Burundi - Almeno tre persone sono rimaste uccise e altre due sono state arrestate dopo un attacco di uomini armati a Bwiza, nel centro di Bujumbura, questa mattina. Altre fonti di stampa portano però a 12 il numero delle vittime. Secondo le prime informazioni, obiettivo dell’attacco sarebbe stato un alto ufficiale della polizia, il generale “Wakenya”, soprannome con cui è noto il generale Christophe Manirambona.
Sulla dinamica dell’attacco, avvenuto in una strada molto frequentata, chaussée du Peuple Murundi, mancano ancora informazioni precise, ma fonti della MISNA contattate in città, che manteniamo anonime per ragioni di sicurezza, riferiscono di una presenza in strada delle forze dell’ordine più numerosa del solito. “Ci sono postazioni e circolano pattuglie della polizia e camion di militari pesantemente armati. - testimoniano - La situazione diventa sempre più tesa”.
Quello di Bwiza, continuano le fonti, non è l’unico episodio di rilievo di stamattina. “A Gyosha, nei pressi di Bujumbura, le forze dell’ordine hanno accerchiato il centro abitato e stanno effettuando delle perquisizioni”, riferiscono.

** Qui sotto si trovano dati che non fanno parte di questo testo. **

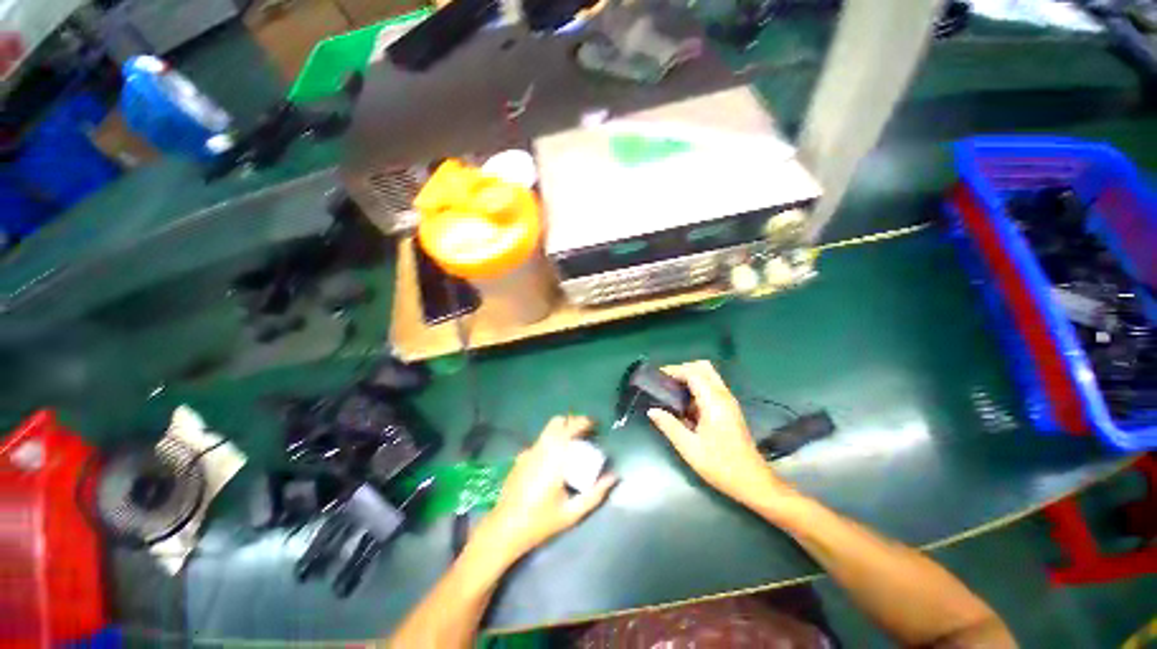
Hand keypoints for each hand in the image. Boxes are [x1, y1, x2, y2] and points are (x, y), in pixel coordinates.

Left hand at [474, 415, 616, 561]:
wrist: (503, 529)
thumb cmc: (540, 522)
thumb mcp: (572, 512)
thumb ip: (596, 494)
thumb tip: (614, 477)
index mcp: (554, 458)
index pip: (570, 427)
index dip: (584, 422)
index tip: (596, 425)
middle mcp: (540, 449)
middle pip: (557, 422)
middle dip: (572, 422)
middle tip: (585, 434)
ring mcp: (528, 452)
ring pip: (547, 431)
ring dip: (562, 431)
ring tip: (573, 446)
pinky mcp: (520, 458)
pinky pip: (539, 442)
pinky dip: (551, 442)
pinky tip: (554, 461)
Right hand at [647, 361, 797, 513]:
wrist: (752, 481)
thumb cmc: (720, 465)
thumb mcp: (689, 448)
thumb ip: (669, 425)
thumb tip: (652, 411)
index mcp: (714, 402)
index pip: (693, 373)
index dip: (674, 370)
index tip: (657, 376)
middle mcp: (723, 396)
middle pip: (703, 367)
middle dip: (683, 369)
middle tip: (666, 381)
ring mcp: (729, 401)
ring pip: (709, 376)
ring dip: (690, 378)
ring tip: (672, 392)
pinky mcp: (730, 409)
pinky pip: (712, 387)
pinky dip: (697, 387)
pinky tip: (685, 405)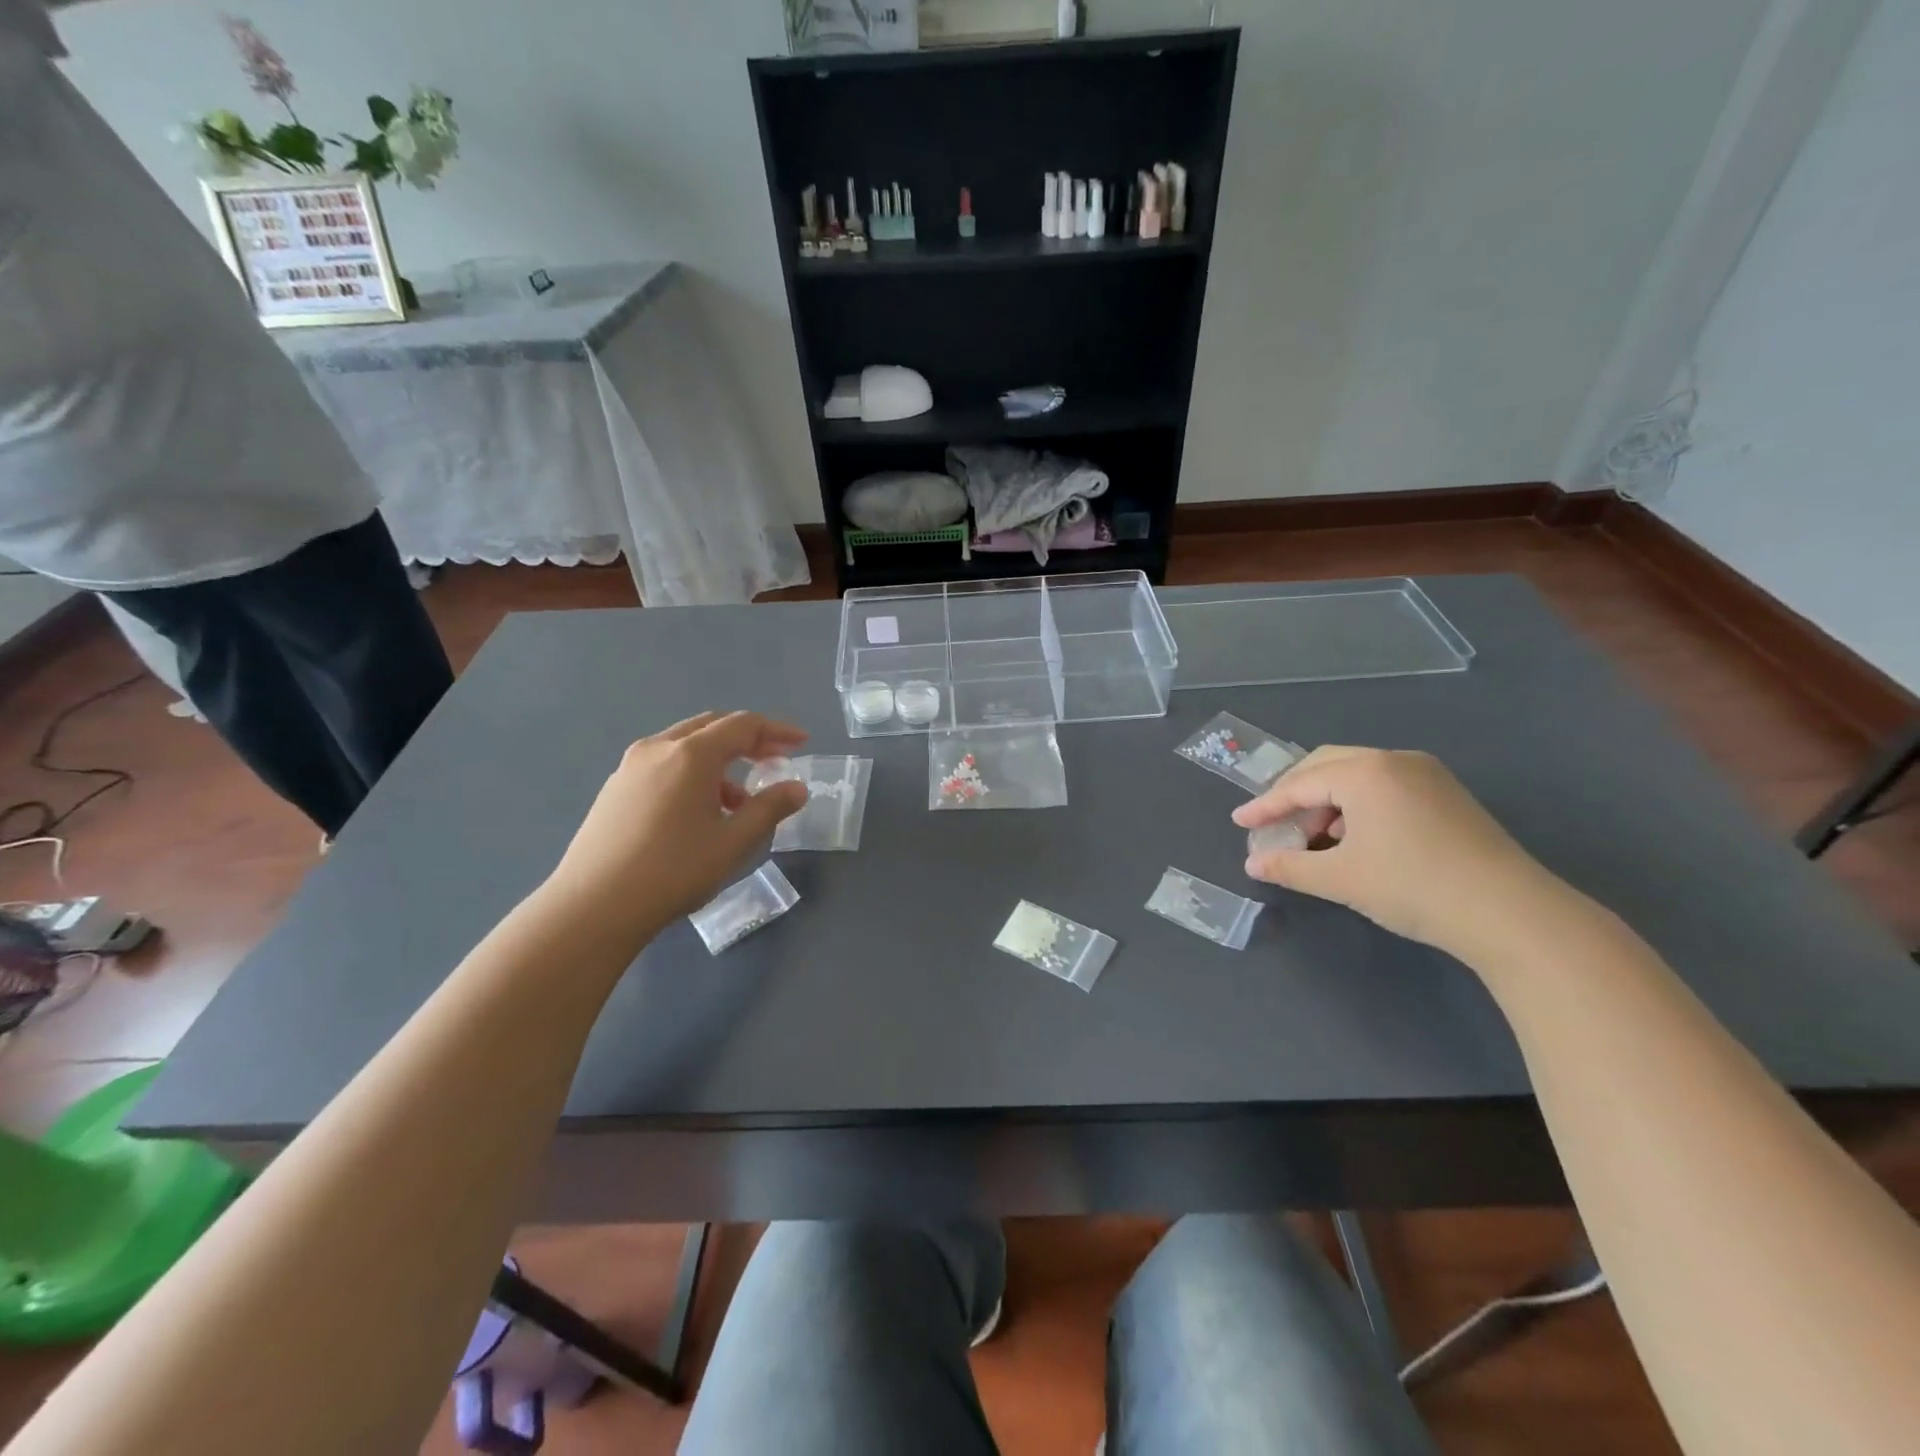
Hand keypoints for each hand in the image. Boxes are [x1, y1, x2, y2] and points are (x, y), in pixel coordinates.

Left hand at [545, 712, 808, 936]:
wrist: (593, 906)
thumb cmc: (673, 871)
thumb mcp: (733, 842)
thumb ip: (769, 808)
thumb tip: (797, 787)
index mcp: (691, 754)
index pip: (743, 725)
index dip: (777, 730)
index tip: (801, 742)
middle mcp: (659, 748)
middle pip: (712, 726)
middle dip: (749, 739)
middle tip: (775, 759)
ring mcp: (630, 767)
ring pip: (686, 746)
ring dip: (720, 760)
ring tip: (739, 800)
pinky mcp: (615, 789)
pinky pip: (664, 765)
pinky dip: (692, 773)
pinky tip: (698, 812)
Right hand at [1234, 746, 1566, 956]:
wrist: (1512, 913)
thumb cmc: (1413, 887)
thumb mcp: (1340, 879)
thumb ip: (1289, 866)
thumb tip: (1254, 863)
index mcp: (1364, 772)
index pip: (1299, 784)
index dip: (1265, 806)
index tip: (1238, 822)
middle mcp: (1394, 760)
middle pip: (1326, 766)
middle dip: (1294, 794)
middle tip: (1273, 823)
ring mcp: (1427, 774)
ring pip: (1358, 775)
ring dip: (1327, 801)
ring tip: (1314, 838)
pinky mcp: (1447, 795)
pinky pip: (1385, 787)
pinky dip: (1358, 806)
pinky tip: (1356, 839)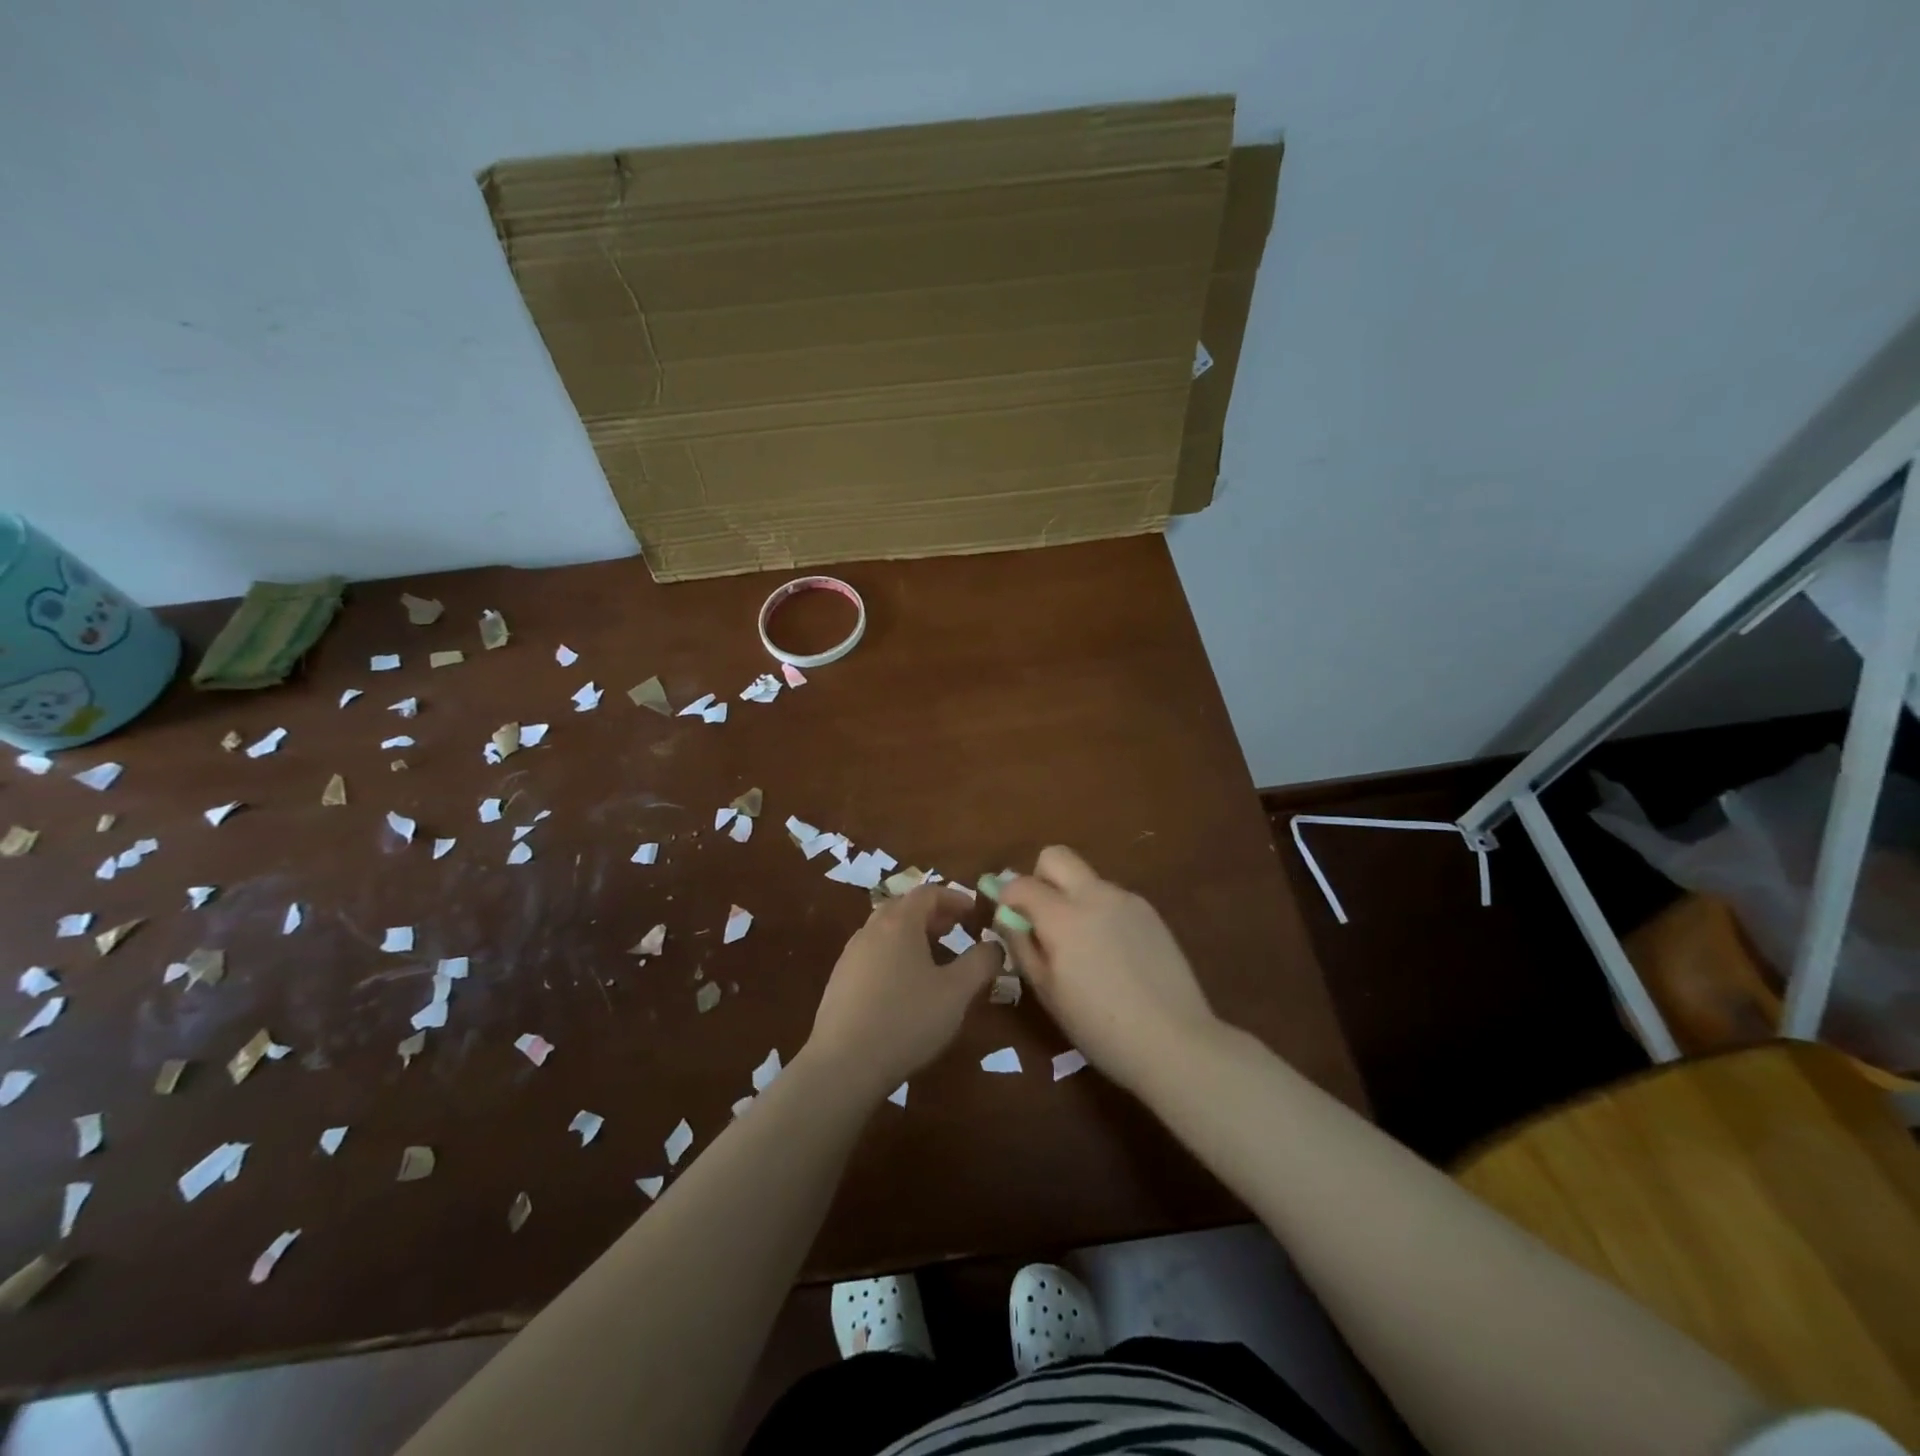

Le tensioni, secondo quanto apprende la MISNA, sarebbero rese peggiori dalla situazione economica precaria, al punto che anche uomini della polizia - che non ricevono le paghe da tempo - sarebbero coinvolti in rapine.
Burkina Faso - Nuove registrazioni pubblicate su internet hanno provocato ancora polemiche sul presunto ruolo del presidente del parlamento ivoriano, Guillaume Soro, nel fallito golpe dello scorso settembre in Burkina Faso.
Nell’audio diffuso dalla testata francese Médiapart - presentato come un’intercettazione telefonica - si possono ascoltare le voci di due uomini che confermano l’invio di alcuni messaggi sms con numeri di telefono. Numeri che, secondo le due registrazioni già pubblicate sarebbero quelli dei referenti per l’invio di denaro destinato a favorire il golpe, guidato dal generale Gilbert Diendéré.
Secondo la ricostruzione giornalistica, i due uomini sarebbero Soro e Dijbril Bassolé, ex ministro degli Esteri del governo del Burkina Faso, attualmente in carcere per accuse legate proprio al colpo di stato. Il cognome “Bassolé” compare nella registrazione.
I due uomini politici hanno negato ogni accusa e anche questa nuova pubblicazione ha suscitato reazioni. Un articolo apparso sul sito ufficiale di Soro parla di “delirio organizzato”, mentre gli avvocati di Bassolé hanno messo in dubbio l’autenticità delle presunte intercettazioni, di scarsa qualità.